Ankara ve KKTC'den Netflix tepkisi: Mezalim film değil gerçekti

KKTC Cumhurbaşkanı Tatar, Beştepe ve Dışişleri Bakanlığı; Netflix'in yayınlamaya hazırlandığı Famagusta dizisine tepki gösterdi: Tarihi gerçekleri çarpıtarak kara propagandaya hizmet etmektedir.

Abone ol

DUVAR - Cumhurbaşkanı Yardımcısı Cevdet Yılmaz ve Dışişleri bakanlığı, 20 Eylül 2024'te yayına girmesi beklenen “Famagusta” dizisi nedeniyle Netflix'e tepki gösterdi. 

Yılmaz sosyal medya hesabından yaptığı paylaşımda, "Tarihi gerçekler senaryolarla örtülemez.

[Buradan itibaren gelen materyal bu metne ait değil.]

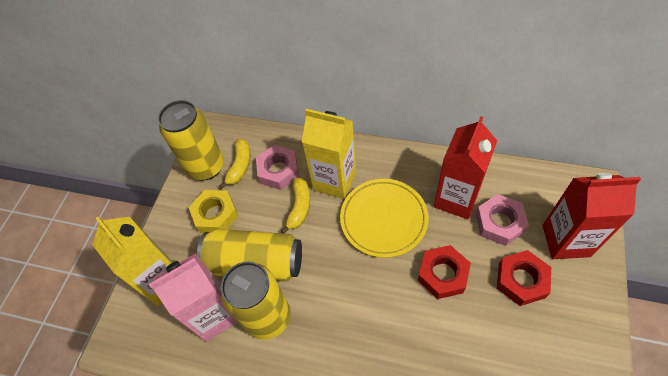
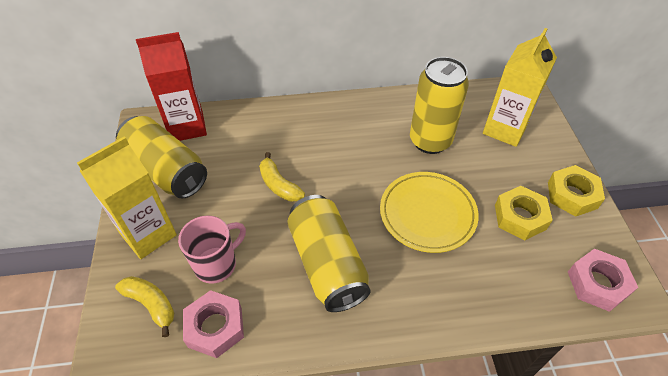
pink carton: 1 -> 0
pink mug: 0 -> 1
red carton: 2 -> 1
red nut: 2 -> 0
yellow nut: 1 -> 2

Dijital yayın platformları Rum propagandasına alet olmamalıdır" dedi.

Cevdet Yılmaz, şöyle devam etti: "Enosis hayalleriyle darbeye kalkışan, Kıbrıs Türkü'nü çocuk, yaşlı ayırmadan katleden Rum EOKA mezalimi film değil gerçekti. Bu zalimliğin izleri bugün hala KKTC'de açıkça görülmekte, hala Kıbrıs Türklerine ait toplu mezarlar bulunmaktadır. Ne yaparlarsa yapsınlar, Barış Harekatı ile başlayan ve yarım asra varan huzur ortamını, sahadaki KKTC devleti gerçekliğini değiştiremezler. Barış harekatı olmasa, bugün Gazze'de yaşanan katliamların, fırsatını bulduklarında Kıbrıs Türkü'ne de reva görülmeyeceğini kim garanti edebilir."

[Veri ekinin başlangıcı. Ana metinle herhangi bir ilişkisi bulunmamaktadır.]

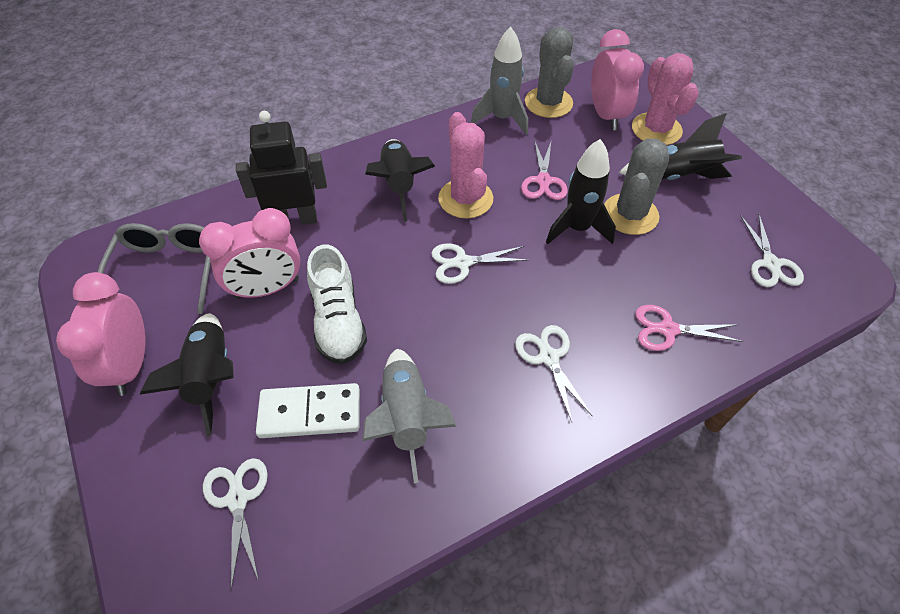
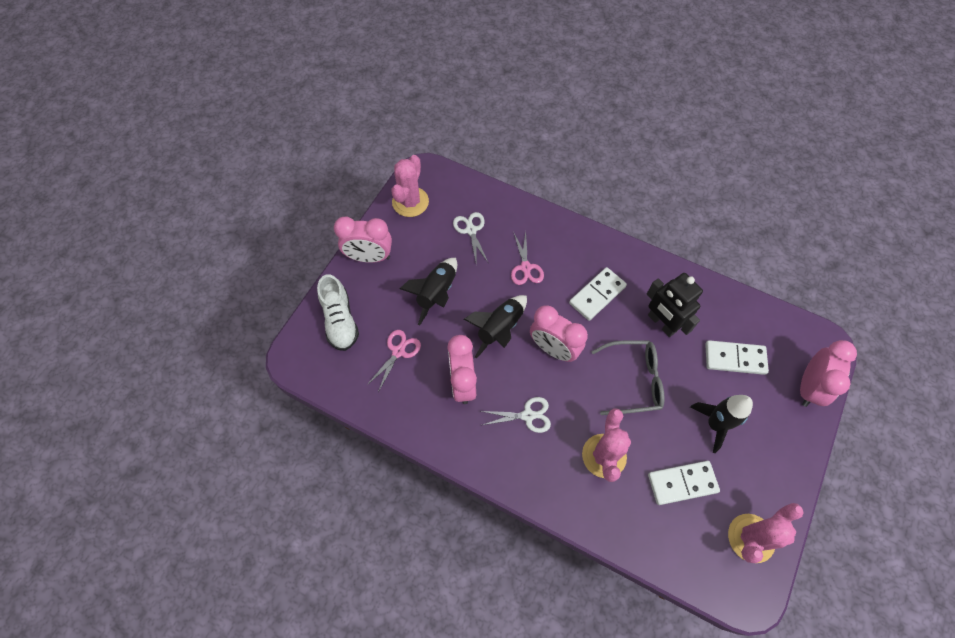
black rocket: 4 -> 3
grey cactus: 2 -> 0
grey rocket: 2 -> 0
pink cactus: 2 -> 3
pink clock: 3 -> 4
white domino: 1 -> 3
white scissors: 4 -> 2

DIŞİŞLERİ: KARA PROPAGANDA

Dışişleri Bakanlığı'ndan da diziye ilişkin şu açıklama yapıldı: "Dijital bir platformda yayınlanacak olan 'Famagusta' adlı dizi, tarihi gerçekleri çarpıtmak suretiyle Güney Kıbrıs Rum Yönetimi’nin kara propagandasına hizmet etmektedir. Bu dizi, 1963-74 yılları arasında gözlerini kan bürümüş Kıbrıslı Rum çeteler tarafından katledilen Kıbrıs Türklerinin aziz hatıralarına büyük bir saygısızlık teşkil etmektedir. Gerçekleri olduğundan farklı yansıtmaya dönük bu tip nafile girişimler, Milli davamız Kıbrıs konusundaki mücadele azmimizi daha da güçlendirmektedir. Kıbrıs gazilerimizi saygı, şehitlerimizi rahmetle anıyoruz."

TATAR: KARA PROPAGANDA

Kuzey Kıbrıs Türk Cumhuriyeti (KKTC) Cumhurbaşkanı Ersin Tatar ise, Türk yapımcılara Kıbrıs'ta halihazırda yaşayan canlı tarihi dinleyerek güçlü bir dizi yapma çağrısında bulundu.

"Famagusta" dizisinin tarihi gerçekleri yansıtmadığını ve Kıbrıs meselesinin 1974'te başladığına dair kara propaganda yaptığını söyleyen Tatar şöyle devam etti: "Kıbrıs meselesi 1950'lerde başladı. Kıbrıs Türkü silah zoruyla devletin dışına atıldı. 1960'larda 103 köyün yakılıp yıkılmasıyla binlerce insan göç etti. Türklere yönelik defalarca katliam yapıldı ve bütün dünya olanları izledi.

Şimdi de kara propagandayla Kıbrıs Türkü'ne bir haksızlık daha yapmalarını asla tasvip etmiyorum.

Doğru yolumuz, bizim kendi devletimizin bağımsızlığını, istiklalini hürriyetini savunmaktır, bunu yapmaya devam edeceğiz. Türkiye Cumhuriyeti bu konuda bizim için büyük bir destek ifade etmektedir."